About this task:
Repeat the listing that follows without a single change.

Task data:
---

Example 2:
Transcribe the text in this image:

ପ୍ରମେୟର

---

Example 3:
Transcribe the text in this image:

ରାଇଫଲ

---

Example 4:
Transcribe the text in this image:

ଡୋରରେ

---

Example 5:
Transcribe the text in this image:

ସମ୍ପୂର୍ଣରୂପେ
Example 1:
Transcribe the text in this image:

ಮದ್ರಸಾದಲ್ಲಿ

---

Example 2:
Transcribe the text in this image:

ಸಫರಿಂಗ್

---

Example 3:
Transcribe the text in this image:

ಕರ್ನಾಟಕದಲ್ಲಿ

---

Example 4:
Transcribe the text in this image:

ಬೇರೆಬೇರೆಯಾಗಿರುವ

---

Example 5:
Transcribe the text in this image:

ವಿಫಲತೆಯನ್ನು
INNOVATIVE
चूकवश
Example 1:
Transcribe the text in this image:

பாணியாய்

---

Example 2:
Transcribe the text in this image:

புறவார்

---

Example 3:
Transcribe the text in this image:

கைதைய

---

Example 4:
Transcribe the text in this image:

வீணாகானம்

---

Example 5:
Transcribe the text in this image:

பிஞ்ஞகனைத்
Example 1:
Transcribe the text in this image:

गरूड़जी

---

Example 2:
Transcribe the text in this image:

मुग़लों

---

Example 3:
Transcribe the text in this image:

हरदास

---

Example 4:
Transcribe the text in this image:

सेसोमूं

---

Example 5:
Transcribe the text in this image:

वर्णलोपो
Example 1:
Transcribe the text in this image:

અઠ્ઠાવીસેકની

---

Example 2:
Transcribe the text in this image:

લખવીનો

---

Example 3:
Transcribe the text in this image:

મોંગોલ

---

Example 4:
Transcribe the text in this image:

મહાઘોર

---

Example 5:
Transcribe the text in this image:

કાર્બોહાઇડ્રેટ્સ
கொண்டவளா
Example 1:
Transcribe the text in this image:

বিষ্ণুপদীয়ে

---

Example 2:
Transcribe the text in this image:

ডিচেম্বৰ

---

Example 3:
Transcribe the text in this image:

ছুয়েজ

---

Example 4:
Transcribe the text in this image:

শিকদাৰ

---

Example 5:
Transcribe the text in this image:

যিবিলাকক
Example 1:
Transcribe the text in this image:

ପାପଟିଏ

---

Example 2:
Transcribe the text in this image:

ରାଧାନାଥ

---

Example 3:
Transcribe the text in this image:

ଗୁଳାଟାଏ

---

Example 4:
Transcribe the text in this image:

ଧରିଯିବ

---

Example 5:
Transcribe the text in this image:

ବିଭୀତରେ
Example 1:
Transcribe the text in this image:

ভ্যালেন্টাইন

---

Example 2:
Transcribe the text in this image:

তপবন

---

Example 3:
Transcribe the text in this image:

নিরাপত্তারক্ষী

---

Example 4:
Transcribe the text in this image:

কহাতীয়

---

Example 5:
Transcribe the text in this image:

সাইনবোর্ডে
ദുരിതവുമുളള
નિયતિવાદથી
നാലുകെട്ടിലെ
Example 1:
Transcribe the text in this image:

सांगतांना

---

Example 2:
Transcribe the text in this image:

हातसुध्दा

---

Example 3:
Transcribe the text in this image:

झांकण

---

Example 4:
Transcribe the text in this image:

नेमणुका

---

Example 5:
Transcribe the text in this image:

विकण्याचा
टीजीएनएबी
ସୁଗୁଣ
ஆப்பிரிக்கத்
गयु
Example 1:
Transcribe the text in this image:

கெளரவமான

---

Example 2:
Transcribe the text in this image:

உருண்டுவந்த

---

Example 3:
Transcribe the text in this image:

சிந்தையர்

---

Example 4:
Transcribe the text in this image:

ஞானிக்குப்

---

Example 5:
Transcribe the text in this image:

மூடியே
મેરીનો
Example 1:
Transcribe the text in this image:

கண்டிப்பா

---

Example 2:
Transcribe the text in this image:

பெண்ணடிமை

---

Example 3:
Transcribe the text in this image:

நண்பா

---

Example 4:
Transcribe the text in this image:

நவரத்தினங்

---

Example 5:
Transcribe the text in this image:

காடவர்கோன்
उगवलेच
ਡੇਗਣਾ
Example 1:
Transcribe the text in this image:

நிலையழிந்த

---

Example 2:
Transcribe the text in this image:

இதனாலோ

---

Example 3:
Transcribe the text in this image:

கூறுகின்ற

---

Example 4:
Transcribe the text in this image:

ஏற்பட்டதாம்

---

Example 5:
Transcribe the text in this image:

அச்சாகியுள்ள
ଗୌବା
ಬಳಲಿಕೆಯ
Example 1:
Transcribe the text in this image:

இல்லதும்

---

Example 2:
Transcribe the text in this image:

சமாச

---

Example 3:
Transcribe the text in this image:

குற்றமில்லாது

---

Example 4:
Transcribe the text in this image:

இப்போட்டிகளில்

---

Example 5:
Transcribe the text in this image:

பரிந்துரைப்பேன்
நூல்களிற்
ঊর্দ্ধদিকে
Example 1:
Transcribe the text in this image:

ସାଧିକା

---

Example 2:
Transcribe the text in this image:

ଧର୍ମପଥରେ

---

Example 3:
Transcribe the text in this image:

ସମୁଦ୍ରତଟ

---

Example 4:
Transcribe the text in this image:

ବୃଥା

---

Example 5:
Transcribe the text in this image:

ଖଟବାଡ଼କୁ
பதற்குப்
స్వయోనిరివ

Solution to this exercise:
---

Example 2:
Transcribe the text in this image:

ପ୍ରମେୟର

---

Example 3:
Transcribe the text in this image:

ରାଇଫଲ

---

Example 4:
Transcribe the text in this image:

ଡୋରରେ

---

Example 5:
Transcribe the text in this image:

ସମ୍ପୂର୍ଣରୂପେ
Example 1:
Transcribe the text in this image:

ಮದ್ರಸಾದಲ್ಲಿ

---

Example 2:
Transcribe the text in this image:

ಸಫರಿಂಗ್

---

Example 3:
Transcribe the text in this image:

ಕರ್ನಾಟಕದಲ್ಲಿ

---

Example 4:
Transcribe the text in this image:

ಬೇರೆಬೇರೆಯಾಗಿರುವ

---

Example 5:
Transcribe the text in this image:

ವಿಫಲತೆಯನ್ನು
INNOVATIVE
चूकवश
Example 1:
Transcribe the text in this image:

பாணியாய்

---

Example 2:
Transcribe the text in this image:

புறவார்

---

Example 3:
Transcribe the text in this image:

கைதைய

---

Example 4:
Transcribe the text in this image:

வீணாகானம்

---

Example 5:
Transcribe the text in this image:

பிஞ்ஞகனைத்
Example 1:
Transcribe the text in this image:

गरूड़जी

---

Example 2:
Transcribe the text in this image:

मुग़लों

---

Example 3:
Transcribe the text in this image:

हरदास

---

Example 4:
Transcribe the text in this image:

सेसोमूं

---

Example 5:
Transcribe the text in this image:

वर्णलोपो
Example 1:
Transcribe the text in this image:

અઠ્ઠાવીસેકની

---

Example 2:
Transcribe the text in this image:

લખવીનો

---

Example 3:
Transcribe the text in this image:

મોંગોલ

---

Example 4:
Transcribe the text in this image:

મહાઘોર

---

Example 5:
Transcribe the text in this image:

કાર્બોહાઇડ્રેટ્સ
கொண்டவளா
Example 1:
Transcribe the text in this image:

বিষ্ণুপদীয়ে

---

Example 2:
Transcribe the text in this image:

ডিচেম্বৰ

---

Example 3:
Transcribe the text in this image:

ছুয়েজ

---

Example 4:
Transcribe the text in this image:

শিকদাৰ

---

Example 5:
Transcribe the text in this image:

যিবিলাকক
Example 1:
Transcribe the text in this image:

ପାପଟିଏ

---

Example 2:
Transcribe the text in this image:

ରାଧାନାଥ

---

Example 3:
Transcribe the text in this image:

ଗୁଳାଟାଏ

---

Example 4:
Transcribe the text in this image:

ଧରିଯିବ

---

Example 5:
Transcribe the text in this image:

ବିଭୀତରେ
Example 1:
Transcribe the text in this image:

ভ্যালেন্টাইন

---

Example 2:
Transcribe the text in this image:

তপবন

---

Example 3:
Transcribe the text in this image:

নিরাপত্তারক্ষী

---

Example 4:
Transcribe the text in this image:

কহাতীয়

---

Example 5:
Transcribe the text in this image:

সাইনবোর্ডে
ദുരിതവുമുളള
નિયતિવાદથી
നാലുകെട്ടിലെ
Example 1:
Transcribe the text in this image:

सांगतांना

---

Example 2:
Transcribe the text in this image:

हातसुध्दा

---

Example 3:
Transcribe the text in this image:

झांकण

---

Example 4:
Transcribe the text in this image:

नेमणुका

---

Example 5:
Transcribe the text in this image:

विकण्याचा
टीजीएनएबी
ସୁଗୁଣ
ஆப்பிரிக்கத்
गयु
Example 1:
Transcribe the text in this image:

கெளரவமான

---

Example 2:
Transcribe the text in this image:

உருண்டுவந்த

---

Example 3:
Transcribe the text in this image:

சிந்தையர்

---

Example 4:
Transcribe the text in this image:

ஞானிக்குப்

---

Example 5:
Transcribe the text in this image:

மூடியே
મેરીનો
Example 1:
Transcribe the text in this image:

கண்டிப்பா

---

Example 2:
Transcribe the text in this image:

பெண்ணடிமை

---

Example 3:
Transcribe the text in this image:

நண்பா

---

Example 4:
Transcribe the text in this image:

நவரத்தினங்

---

Example 5:
Transcribe the text in this image:

காடவர்கோன்
उगवलेच
ਡੇਗਣਾ
Example 1:
Transcribe the text in this image:

நிலையழிந்த

---

Example 2:
Transcribe the text in this image:

இதனாலோ

---

Example 3:
Transcribe the text in this image:

கூறுகின்ற

---

Example 4:
Transcribe the text in this image:

ஏற்பட்டதாம்

---

Example 5:
Transcribe the text in this image:

அச்சாகியுள்ள
ଗୌବା
ಬಳಲಿಕೆಯ
Example 1:
Transcribe the text in this image:

இல்லதும்

---

Example 2:
Transcribe the text in this image:

சமாச

---

Example 3:
Transcribe the text in this image:

குற்றமில்லாது

---

Example 4:
Transcribe the text in this image:

இப்போட்டிகளில்

---

Example 5:
Transcribe the text in this image:

பரிந்துரைப்பேன்
நூல்களிற்
ঊর্দ্ধদিকে
Example 1:
Transcribe the text in this image:

ସାଧିକା

---

Example 2:
Transcribe the text in this image:

ଧର୍ମପଥରେ

---

Example 3:
Transcribe the text in this image:

ସମୁଦ୍ରତଟ

---

Example 4:
Transcribe the text in this image:

ବୃଥା

---

Example 5:
Transcribe the text in this image:

ଖଟବାଡ଼କୁ
பதற்குப்
స్వయోనిరివ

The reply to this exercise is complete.